Can Money Buy Us Happiness?

Can Money Buy Us Happiness? Research shows that it can, but under one condition – when it is spent on others. In one experiment (Dunn et al., 2008) participants were given a $5 or $20 bill and told either to spend it on others or to buy something for themselves. Those who spent the money on other people were happier than those who spent it on themselves.

In another study (Aknin et al., 2013), participants in Canada and South Africa randomly assigned to buy items for charity reported higher levels of positive affect than participants assigned to buy the same items for themselves, even when this prosocial spending did not provide an opportunity to build or strengthen social ties. Prosocial spending seems to be a cross-cultural, psychological universal. Human beings around the world derive emotional benefits from using their financial resources to help others. Survey data from 136 countries shows that prosocial spending is associated with greater happiness around the world, in poor and rich countries alike. Thus, the reward experienced from helping others may be deeply ingrained in human nature, emerging in diverse cultural and economic contexts.

In this activity, organised by DIS – a study abroad institute in Denmark in cooperation with the Psychology Department at UNYP, the objectives were to apply the theory of altruism and well-being in an experiential intervention and explore the potential positive effects of pro-social spending. Students from different American universities as well as UNYP engaged in this activity. Students came up with many creative ways of spending money on others in the local community to increase happiness both in the recipients and the performers of these “acts of kindness.”  

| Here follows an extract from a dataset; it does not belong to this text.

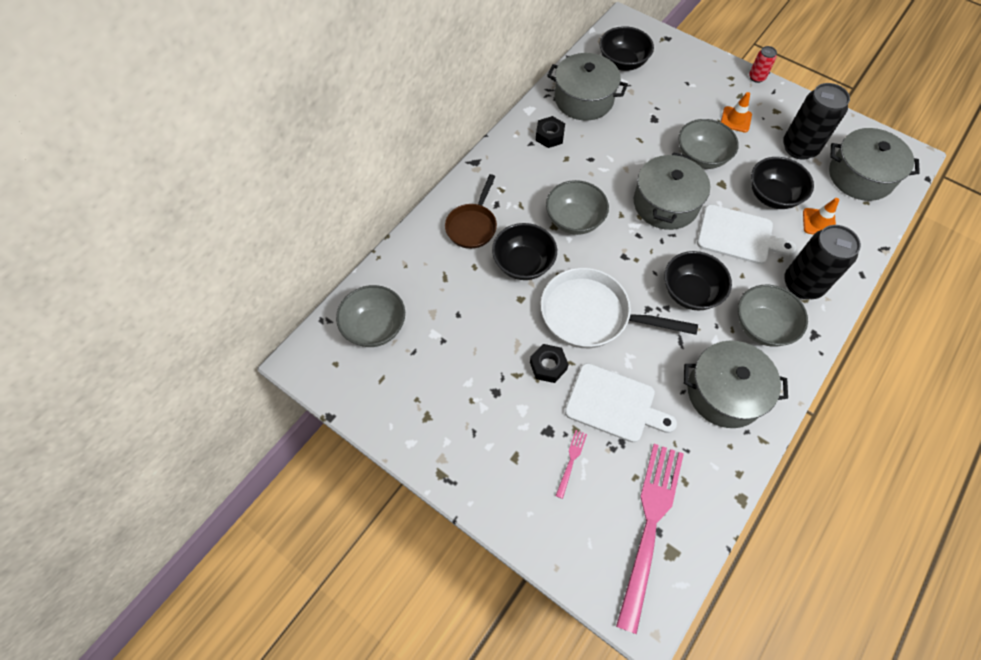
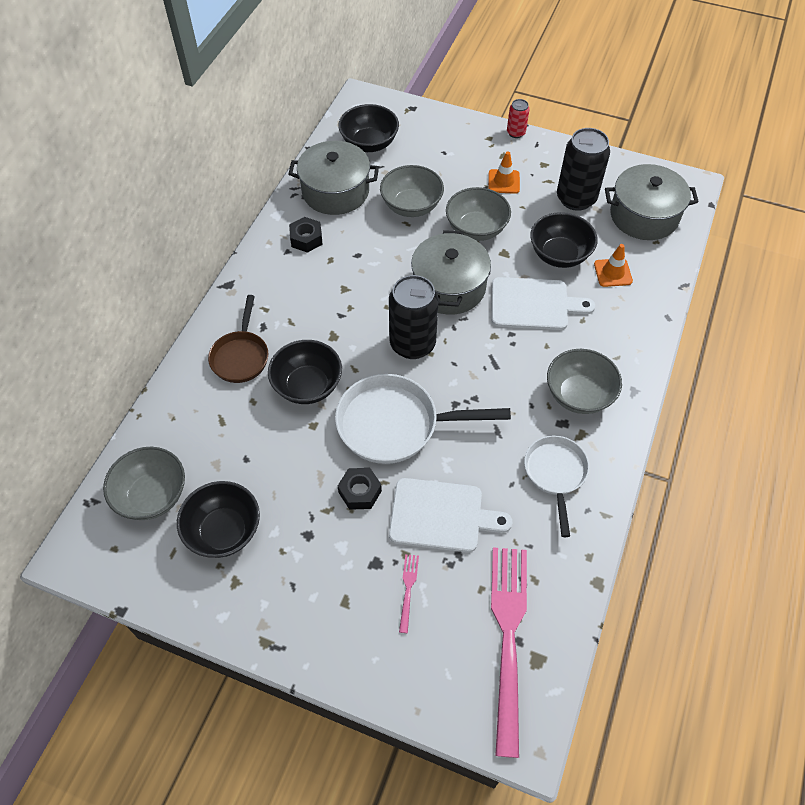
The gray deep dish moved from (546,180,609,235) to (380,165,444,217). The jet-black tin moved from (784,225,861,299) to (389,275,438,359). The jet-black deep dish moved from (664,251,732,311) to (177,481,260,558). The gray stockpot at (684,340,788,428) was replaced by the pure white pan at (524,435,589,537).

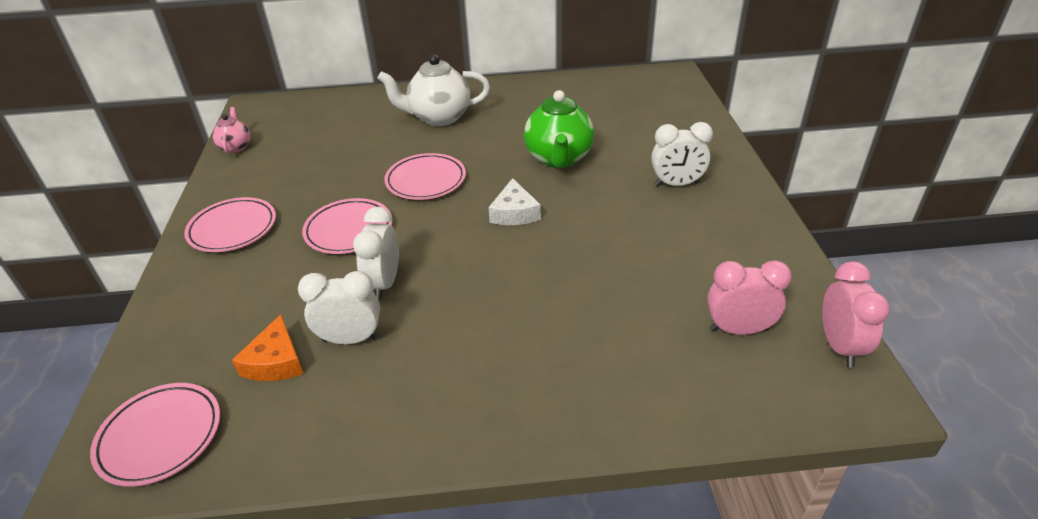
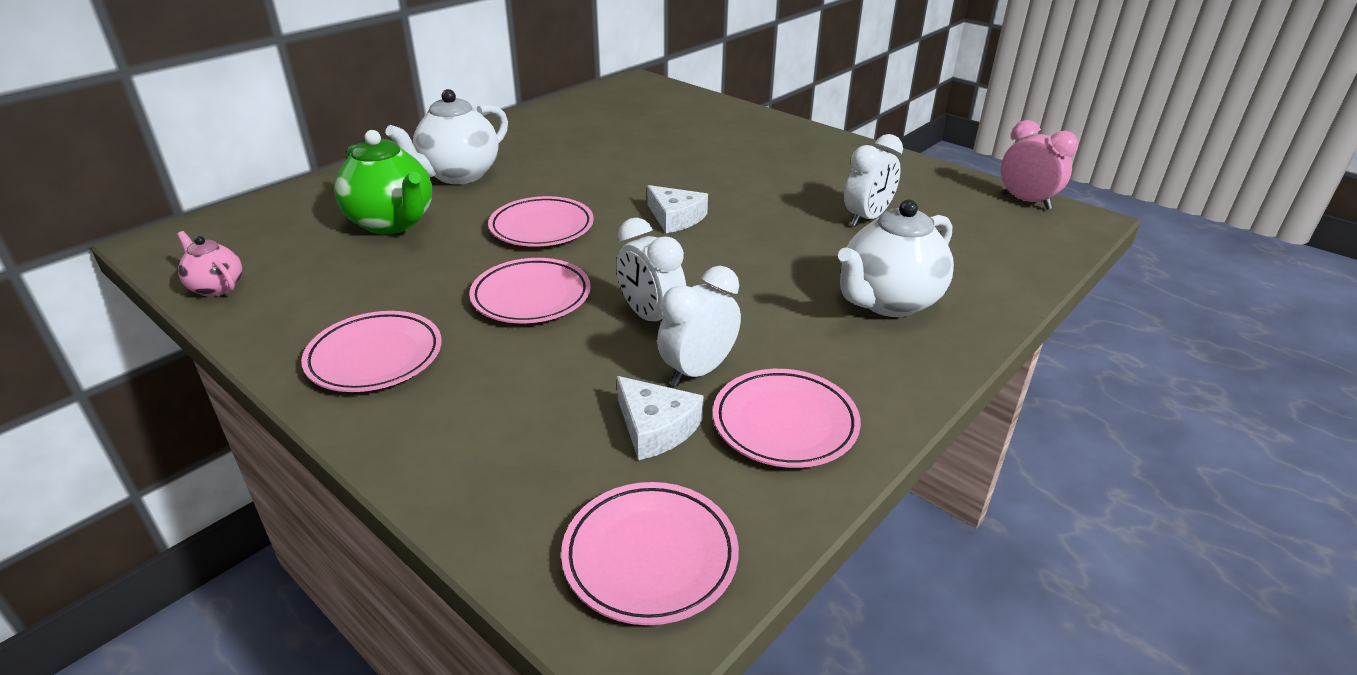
The emerald china teapot moved from (524,90,594,168) to (334,130,432,234). The pure white bedside clock moved from (651,122,713,186) to (844,134,903,227). The rosy bedside clock at (707,260,792,335) disappeared. The orange piece of cheese at (232,314,304,381) became the pure white piece of cheese at (617,376,703,460). The pure white china teapot at (838,200,954,317) appeared. The rosy flat dish at (713,369,861,468) appeared.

One guideline for the students was to seek a situation where there is a need. For example, if someone appeared to be sad, students would give the person a flower and a smile.  If someone looked cold, they would give her a hot tea. People on a bench who seemed a bit “under the weather” at Náměstí Míru were given chalk and were asked to express something happy and creative. Soon everyone cheered up and felt a sense of community as they drew flowers and hearts on the stone plaza before them.  The activity concluded back at UNYP with a lively discussion led by Dr. Salman Ahmad.